In the U.S., the public library is one of the last remaining spaces where people can gather, pursue knowledge, or simply exist without needing to pay to stay for any length of time. And because people from all walks of life gather at the library, community support services should have a home there. Librarians and information professionals would be greatly aided by social workers and community organizers who are trained in working with the public in a different capacity. Patrons who are physically safe, supported, and have all their needs met are in a much better position to utilize what the library has to offer.
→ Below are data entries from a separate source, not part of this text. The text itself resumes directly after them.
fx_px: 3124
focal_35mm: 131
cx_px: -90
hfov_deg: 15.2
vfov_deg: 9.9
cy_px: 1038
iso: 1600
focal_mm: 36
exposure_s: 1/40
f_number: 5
The Lifeline to the Community
Christie Clarke, a youth services librarian in rural Gering, Neb., talks about one of my favorite topics: rural public libraries in America and just how important these spaces are to their communities. They are the lifeline that connects just about everything, and all too often, they are the organizations that are hit the hardest by shortsighted budget decisions and small-minded politics.
WHAT DO YOU DO IN YOUR ROLE AT GERING PUBLIC LIBRARY (GPL)? TELL ME ABOUT THE PROGRAMS AND EVENTS YOU OFFER.
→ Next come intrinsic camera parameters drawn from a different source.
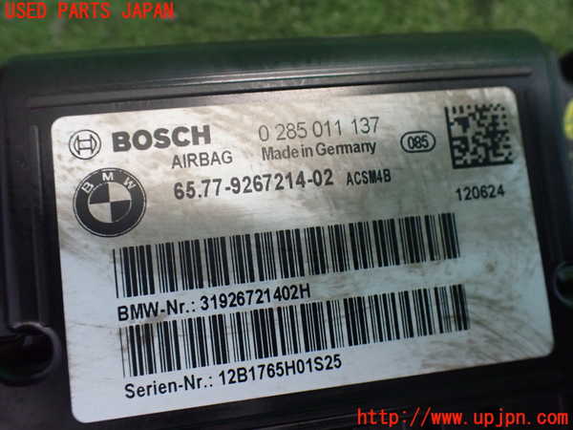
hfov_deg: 60.0
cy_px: 215
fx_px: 497
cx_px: 286
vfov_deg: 46.8
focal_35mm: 30
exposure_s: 1/80
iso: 800
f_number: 2.3
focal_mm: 5.4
I have been the youth services librarian for 7-and-a-half years. On a daily basis, I research, plan, and create materials for programming for youth in our community. I also curate the children and teen collections, which involves researching, ordering, and weeding items such as books, audiobooks, magazines, multimedia kits, graphic novels, and movies. I also communicate with community stakeholders about partnerships for our programming. Some of my time is spent writing grants for programming, and other times, I perform outreach activities by visiting schools and other community groups such as Head Start and the local school Foster Grandparent Program. We normally offer Toddler Story and Playtime, Preschool Move-n-Groove Storytime, Lego Club, Teen Advisory Board, LEAP (Learn. Explore. Achieve. Play), and SMILE (See Me in the Library Event), which is a first-time library card program for the Gering second graders.
HOW HAS WORKING AS A CHILDREN’S LIBRARIAN CHANGED OVER THE YEARS?
Graphic novels have enjoyed a huge increase in popularity over the years, and, thankfully, the negative viewpoint toward them from parents and educators has decreased. One thing that is on my mind more often these days is copyright and permissions, but this is due to the fact that I have had to take my storytime online, and it is a game changer for the use of print, video, and music materials. Added to this is the fact that because I graduated with my M.L.S. in 2019, I am now way more aware of this issue—so I cannot just ask for forgiveness later when I know upfront the right thing to do.
WHAT ARE SOME OF THE BIGGEST CHALLENGES THAT RURAL LIBRARIANS FACE?
Rural libraries will always have the challenge of smaller budgets and smaller spaces. Another challenge is that in small-town rural America, the community is sometimes behind the times in school of thought, thus the library is not always considered important. This bleeds into local politics, which in turn affects library budgets, services, and spaces. Another challenge in rural western Nebraska in particular is the fact that we are so very far away from our capital, so we unfortunately are left out of things all the time. Rarely are we included in decision making or even educational and professional opportunities. I do my part in participating as much as I can in the Nebraska Library Association annual conference by presenting and speaking up during roundtable events.